Is it possible to populate a field with a Float value?
Thanks for the great video and gem!
off topic, but one of your ads says "Powered by Railsmachine". Isn't railscasts being run on slicehost?
Ryan, you might want to fix your RDOCs for the Gem. You have the same "from_now" mistake in them. :)
Otherwise, great screen cast, as always.
PS: I love Populator (and Faker).
Great screencast Ryan! Are there still any plans to support habtm relations since the last time it was suggested?
I came up with a pretty good workaround for the HABTM problem.
If you nest the relationships and then inside the lower level, at the end add an ActiveRecord::Base.execute command like this http://gist.github.com/176652 , it creates a single record for the join table that makes habtm work well.
Thanks you so much for your gist, Jason. Really helpful solution!
Thank you - this is a great webcast!
One idea for improvement is to support counter cache. Say in your example above in the Product model you had:
belongs_to :category, :counter_cache => true
then it would be nice if while adding products to a category the counter would be incremented automatically.
Ryan,
Thanks for the populator gem. In case anyone else is looking for HTML formatted paragraphs, the following method addition to random.rb is what I use:
def hparagraphs(total)
(1..interpret_value(total)).map do
"<p>"
sentences(3..8).capitalize
end.join(".</p>")
end
Hi!
I know this screencast is a bit old, but for those interested in Faker
The Faker gem is a bit outdated now, try the ffaker gem instead.
gem install ffaker
I have found some useful class methods (in Faker Module) in the documentation:
letterify numerify and bothify, which will convert your placeholders in your string in alphabetical characters, numerical or both.
<script src="http://gist.github.com/558734.js?file=gistfile1.rb"></script>
Thus, you can really customize your test data to your needs.
:)
Bug with SQLite 3 ?
http://github.com/ryanb/populator/issuesearch?state=open&q=undefined#issue/8
Works for me !
no such file to load -- populator
I'm running on Mac OSX
same here
Same here... Any idea?
I have the error:
Don't know how to build task 'environment'
What can I do ... and where can I specify my Database and port ?
I'm using this too, but I wonder:
What's the best way to prevent clobbering your production database with the db:populate task?
Would you still recommend this or Factory Girl? https://github.com/thoughtbot/factory_girl/
I noticed this screencast is pretty old.

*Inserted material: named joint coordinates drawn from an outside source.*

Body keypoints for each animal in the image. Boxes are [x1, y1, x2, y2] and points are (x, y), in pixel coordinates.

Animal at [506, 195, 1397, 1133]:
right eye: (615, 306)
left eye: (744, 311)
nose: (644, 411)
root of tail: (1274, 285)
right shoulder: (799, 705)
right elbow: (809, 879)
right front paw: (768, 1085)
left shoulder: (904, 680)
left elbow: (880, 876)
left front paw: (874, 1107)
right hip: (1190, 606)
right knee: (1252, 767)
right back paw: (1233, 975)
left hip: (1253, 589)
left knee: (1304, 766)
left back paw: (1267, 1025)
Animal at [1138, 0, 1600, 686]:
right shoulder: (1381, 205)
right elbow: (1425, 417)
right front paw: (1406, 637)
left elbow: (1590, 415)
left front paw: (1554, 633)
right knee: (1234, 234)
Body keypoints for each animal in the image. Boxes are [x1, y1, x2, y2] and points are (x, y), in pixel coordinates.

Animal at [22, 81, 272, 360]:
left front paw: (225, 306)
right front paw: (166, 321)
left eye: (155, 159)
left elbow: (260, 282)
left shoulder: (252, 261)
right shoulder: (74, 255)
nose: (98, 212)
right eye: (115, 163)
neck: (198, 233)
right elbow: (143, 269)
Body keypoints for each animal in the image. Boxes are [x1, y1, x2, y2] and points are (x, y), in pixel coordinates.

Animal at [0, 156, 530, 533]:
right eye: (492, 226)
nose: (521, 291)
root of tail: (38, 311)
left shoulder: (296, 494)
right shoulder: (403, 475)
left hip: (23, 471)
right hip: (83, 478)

As some have mentioned, there's a faster faker (ffaker) now.
When I search through repos on GitHub, I noticed a lot of people are using the ffaker gem in their specs/ directory.

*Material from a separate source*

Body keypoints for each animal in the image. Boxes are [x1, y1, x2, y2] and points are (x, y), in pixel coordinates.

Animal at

I'm new to Rails, and I'm not familiar with the specs/ directory yet. Is the info in this screencast still a good way to populate your DB with random fake data?
@Dennis I'd also like to know this. I'm new to Rails and looking for the best way to populate my DB with fake data. Rails seems to have come a long way, so I'd like to be sure.
Just stumbled upon this - well done. Very helpful - thank you!